Global Climate in 2017–2021 (WMO)

  • The global average mean surface temperature for the period from 2017–2021 is among the warmest on record, estimated at 1.06 °C to 1.27 °C above pre-industrial (1850–1900) levels.
  • In every year from 2017 to 2021, the Arctic average summer minimum and average winter maximum sea-ice extent were below the 1981–2010 long term average. In September 2020, the Arctic sea-ice extent reached its second lowest minimum on record.
  • 2021 recorded devastating extreme weather and climate events – a signature of man-made climate change has been identified in the extraordinary North American extreme heat and west European floods.

Highlights of IPCC Climate Change 2021 - The Physical Science Basis for the Current State of Climate (IPCC)

  • It is unequivocal that human influence has warmed the atmosphere, ocean and land. Widespread and rapid changes in the atmosphere, ocean, cryosphere and biosphere have occurred.
  • The scale of recent changes across the climate system as a whole and the present state of many aspects of the climate system are unprecedented over many centuries to many thousands of years.
  • Human-induced climate change is already increasing the frequency and intensity of many weather and climate extremes in every region across the globe.

Heatwaves, Wildfires, and Air Pollution: Compounding and Cascading Climate Hazards to Health (WHO/WMO)

  • Rising temperatures are linked to increased heat-related mortality and work impairment, with an excess of 103 billion potential work hours lost globally in 2019 compared with those lost in 2000.
  • COVID-19 recovery efforts should be aligned with national climate change and air quality strategies to reduce risks from compounding and cascading climate hazards, and gain health co-benefits.

Sea- level and Coastal Impacts WCRP (WMO/IOC/ISC)

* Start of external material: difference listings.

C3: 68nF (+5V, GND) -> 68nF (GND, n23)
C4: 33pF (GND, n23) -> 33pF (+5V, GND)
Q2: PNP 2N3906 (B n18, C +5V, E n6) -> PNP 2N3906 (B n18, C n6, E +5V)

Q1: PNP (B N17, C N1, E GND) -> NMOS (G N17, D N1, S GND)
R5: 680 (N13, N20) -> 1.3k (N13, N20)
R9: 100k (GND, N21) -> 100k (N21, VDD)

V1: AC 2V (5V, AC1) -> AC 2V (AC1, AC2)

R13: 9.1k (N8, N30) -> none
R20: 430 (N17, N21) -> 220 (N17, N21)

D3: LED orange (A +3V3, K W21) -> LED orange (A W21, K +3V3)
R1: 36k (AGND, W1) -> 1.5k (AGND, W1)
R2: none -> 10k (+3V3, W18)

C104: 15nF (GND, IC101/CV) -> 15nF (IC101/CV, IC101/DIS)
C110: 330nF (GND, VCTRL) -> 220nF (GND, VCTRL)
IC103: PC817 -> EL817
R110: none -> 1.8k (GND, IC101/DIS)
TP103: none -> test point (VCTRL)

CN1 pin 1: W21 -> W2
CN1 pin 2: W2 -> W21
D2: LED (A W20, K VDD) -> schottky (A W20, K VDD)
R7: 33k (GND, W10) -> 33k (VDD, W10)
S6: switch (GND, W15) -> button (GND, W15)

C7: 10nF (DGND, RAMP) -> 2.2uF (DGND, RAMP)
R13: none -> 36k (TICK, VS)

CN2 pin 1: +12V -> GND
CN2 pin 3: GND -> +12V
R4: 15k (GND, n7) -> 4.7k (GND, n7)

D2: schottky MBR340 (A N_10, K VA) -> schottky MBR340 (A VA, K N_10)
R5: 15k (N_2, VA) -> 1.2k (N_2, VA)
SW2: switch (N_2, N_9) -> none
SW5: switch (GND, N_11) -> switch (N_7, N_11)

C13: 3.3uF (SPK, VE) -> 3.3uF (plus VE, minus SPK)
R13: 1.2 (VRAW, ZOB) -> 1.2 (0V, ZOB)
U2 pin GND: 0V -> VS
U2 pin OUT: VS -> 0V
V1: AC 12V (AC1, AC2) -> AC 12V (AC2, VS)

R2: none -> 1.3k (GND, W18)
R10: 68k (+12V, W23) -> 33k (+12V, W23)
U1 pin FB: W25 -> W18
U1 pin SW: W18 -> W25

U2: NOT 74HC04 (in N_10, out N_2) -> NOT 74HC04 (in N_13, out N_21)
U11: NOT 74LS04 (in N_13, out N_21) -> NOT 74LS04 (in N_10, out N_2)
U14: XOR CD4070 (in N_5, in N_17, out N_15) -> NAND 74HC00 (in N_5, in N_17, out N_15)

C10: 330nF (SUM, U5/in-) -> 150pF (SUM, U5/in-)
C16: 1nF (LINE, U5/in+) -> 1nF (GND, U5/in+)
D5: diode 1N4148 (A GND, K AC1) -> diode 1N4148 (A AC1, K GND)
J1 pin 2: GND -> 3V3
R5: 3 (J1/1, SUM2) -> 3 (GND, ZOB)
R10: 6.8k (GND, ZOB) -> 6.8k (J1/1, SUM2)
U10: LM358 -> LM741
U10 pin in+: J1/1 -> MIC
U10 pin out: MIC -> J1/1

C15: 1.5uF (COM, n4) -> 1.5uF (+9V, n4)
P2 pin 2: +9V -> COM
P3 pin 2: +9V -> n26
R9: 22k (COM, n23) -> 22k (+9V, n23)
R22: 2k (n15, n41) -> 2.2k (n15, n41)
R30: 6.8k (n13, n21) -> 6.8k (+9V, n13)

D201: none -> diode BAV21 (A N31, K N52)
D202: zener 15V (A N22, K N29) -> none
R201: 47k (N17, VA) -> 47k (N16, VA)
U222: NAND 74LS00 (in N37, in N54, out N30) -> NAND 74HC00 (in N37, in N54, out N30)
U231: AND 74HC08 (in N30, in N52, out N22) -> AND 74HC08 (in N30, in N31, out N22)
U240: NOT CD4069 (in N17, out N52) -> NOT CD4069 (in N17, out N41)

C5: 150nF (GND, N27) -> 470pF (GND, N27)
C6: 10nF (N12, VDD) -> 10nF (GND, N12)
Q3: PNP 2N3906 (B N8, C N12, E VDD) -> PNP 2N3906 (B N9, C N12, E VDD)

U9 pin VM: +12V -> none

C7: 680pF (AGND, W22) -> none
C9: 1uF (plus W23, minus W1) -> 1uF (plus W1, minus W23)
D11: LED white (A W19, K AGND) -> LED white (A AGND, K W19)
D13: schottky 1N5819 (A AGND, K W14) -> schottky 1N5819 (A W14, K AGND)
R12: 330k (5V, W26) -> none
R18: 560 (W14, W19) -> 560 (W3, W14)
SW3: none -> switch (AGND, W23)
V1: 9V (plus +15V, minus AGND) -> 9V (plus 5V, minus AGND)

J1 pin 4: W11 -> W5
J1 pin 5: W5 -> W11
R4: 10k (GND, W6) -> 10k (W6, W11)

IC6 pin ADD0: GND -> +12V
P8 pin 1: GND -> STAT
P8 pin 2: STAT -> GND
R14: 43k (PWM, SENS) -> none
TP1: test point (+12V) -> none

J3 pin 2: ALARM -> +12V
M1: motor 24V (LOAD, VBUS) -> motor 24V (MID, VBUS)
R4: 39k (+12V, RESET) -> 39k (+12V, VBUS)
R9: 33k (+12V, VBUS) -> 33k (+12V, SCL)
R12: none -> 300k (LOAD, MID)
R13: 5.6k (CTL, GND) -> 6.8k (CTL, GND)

  • Global mean sea levels rose 20 cm from 1900 to 2018 and at an accelerated rate of 3.7+0.5 mm/yr from 2006 to 2018.
  • Even if emissions are reduced to limit warming to well below 2 °C, global mean sea level would likely rise by 0.3–0.6 m by 2100, and could rise 0.3–3.1 m by 2300.
  • Adaptation to this residual rise will be essential – adaptation strategies are needed where they do not exist – especially in low-lying coasts, small islands, deltas and coastal cities.

Global Climate in 2021–2025 – WMO Global Annual to Decadal Climate Update (Met Office/WMO/WCRP)

  • Annual global mean near-surface temperature is likely to be at least 1 °C warmer than pre-industrial levels (defined as the 1850–1900 average) in each of the coming five years and is very likely to be within the range 0.9 °C to 1.8 °C.
  • Over 2021–2025, high latitude regions and the Sahel are likely to be wetter than the recent past.
  • There is a 40% chance that average global temperature in one of the next five years will be at least 1.5 °C warmer than pre-industrial levels but it is very unlikely (~10%) that the 5-year mean temperature for 2021–2025 will be 1.5 °C warmer than pre-industrial levels.

Emissions Gap (United Nations Environment Programme – UNEP)

  • Five years after the adoption of the Paris Agreement, the emissions gap is as large as ever: global emissions need to be 15 GtCO₂e lower than current unconditional Nationally Determined Contributions (NDCs) imply for a 2 °C goal, and 32 GtCO₂e lower for the 1.5 °C goal.
  • The COVID-19 crisis offers only a short-term reduction in global emissions. It will not significantly reduce emissions by 2030 unless countries pursue an economic recovery that incorporates strong decarbonization.
  • The increasing number of countries committing to net-zero emission goals is encouraging, with about 63% of global emissions now covered by such goals. However, to remain feasible and credible, these goals urgently need to be reflected in near-term policy and in significantly more ambitious NDCs for the period to 2030.